O público proclama a “noiva de Málaga” ao vê-la na estrada. Trata-Se de uma Virgem que não é Doloroso nem de Glória, que não tem lágrimas e que tem as mãos abertas, como se estivesse orando. Uma imagem que abre os braços a todo o que se aproximar de você.
Primeiro saiu em um trono de madeira, até 1967, no momento em que João Casielles há o de ourivesaria. Pouco a pouco se tem ido repondo e imediatamente não há necessidade de sair com vestidos prestados, embora tenha conservado o branco imaculado como a lembrança daqueles tempos.
O apelido ficou marcado o devir da história desta imagem. A partir de 1940, diversos foram os vestidos de noiva, que, em honra da legenda, foram chegando para construir seu diferente enxoval. “Até o decênio de 1990 há muitos vestidos de noiva. Paco Ruiz, designer de málaga, o que mais lhe deixou. Mas também tem outros como Pronovias”, ressalta o irmão mais velho.

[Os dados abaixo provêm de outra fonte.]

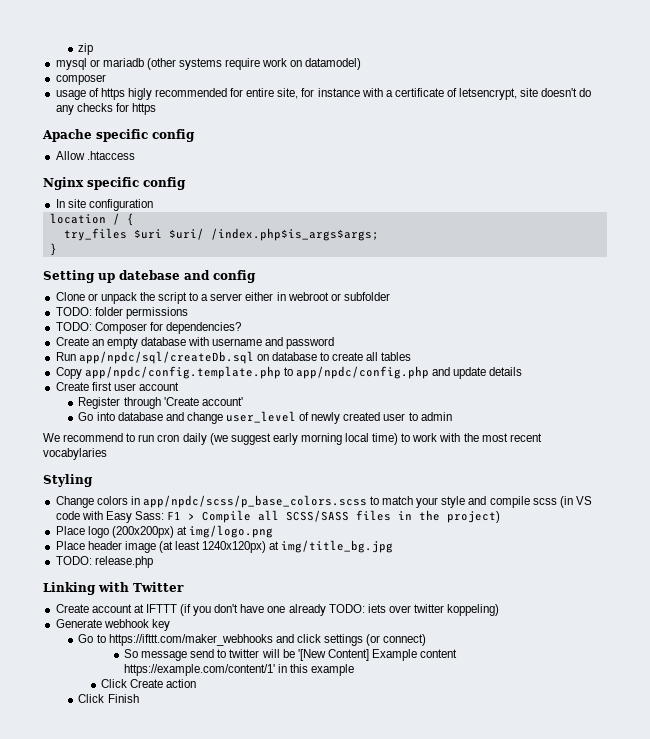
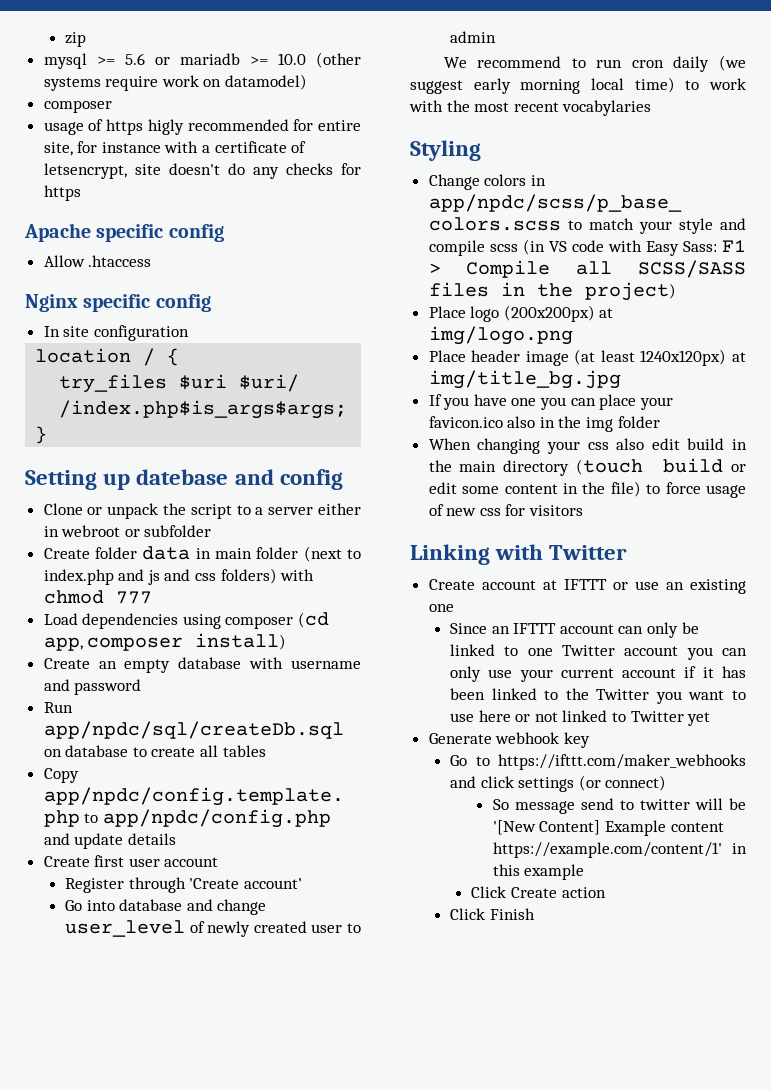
[89,58,144,67] or mariadb -> [96,53,306,65] >= 5.6 or mariadb >= 10.0
[55,307,188,319] [55,322,241,334] TODO: folder permissions // TODO: Composer for dependencies? -> [43,546,361,562] [43,568,315,585] [43,590,152,604] [43,612,330,629] [43,633,287,651] Create folder data in main folder (next to index.php and js and css folders) with chmod 777 // Load dependencies using composer (cd app, composer install)
[55,556,153,568] TODO: release.php -> [428,394,673,410] [428,416,660,432] [428,438,747,454] [428,458,746,476] [428,481,746,498] [428,504,584,516] If you have one you can place your favicon.ico also in the img folder // When changing your css also edit build in the main directory (touch build or edit some content in the file) to force usage of new css for visitors
[180,604,500,616] (if you don't have one already TODO: iets over twitter koppeling) -> [612,579,746,594] [428,604,454,612] [450,622,699,638] [450,644,747,660] [450,666,746,682] [450,688,746,704] [450,710,711,726] or use an existing one // Since an IFTTT account can only be linked to one Twitter account you can only use your current account if it has been linked to the Twitter you want to use here or not linked to Twitter yet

É a “namorada” de todos os malagueños e seus pés não costuma faltar um bouquet de noiva. A saída da Virgen do Rocío é um evento em Málaga, que se pôde constatar pela Coroação Canônica do verão passado. Milhares de malagueños saíram às ruas para olhar ir de branco radiante com a tua “namorada”. A explosão popular chegou a ter Tribuna dos pobres ocupada desde o meio da tarde, até a passagem da imagem pra duas da manhã.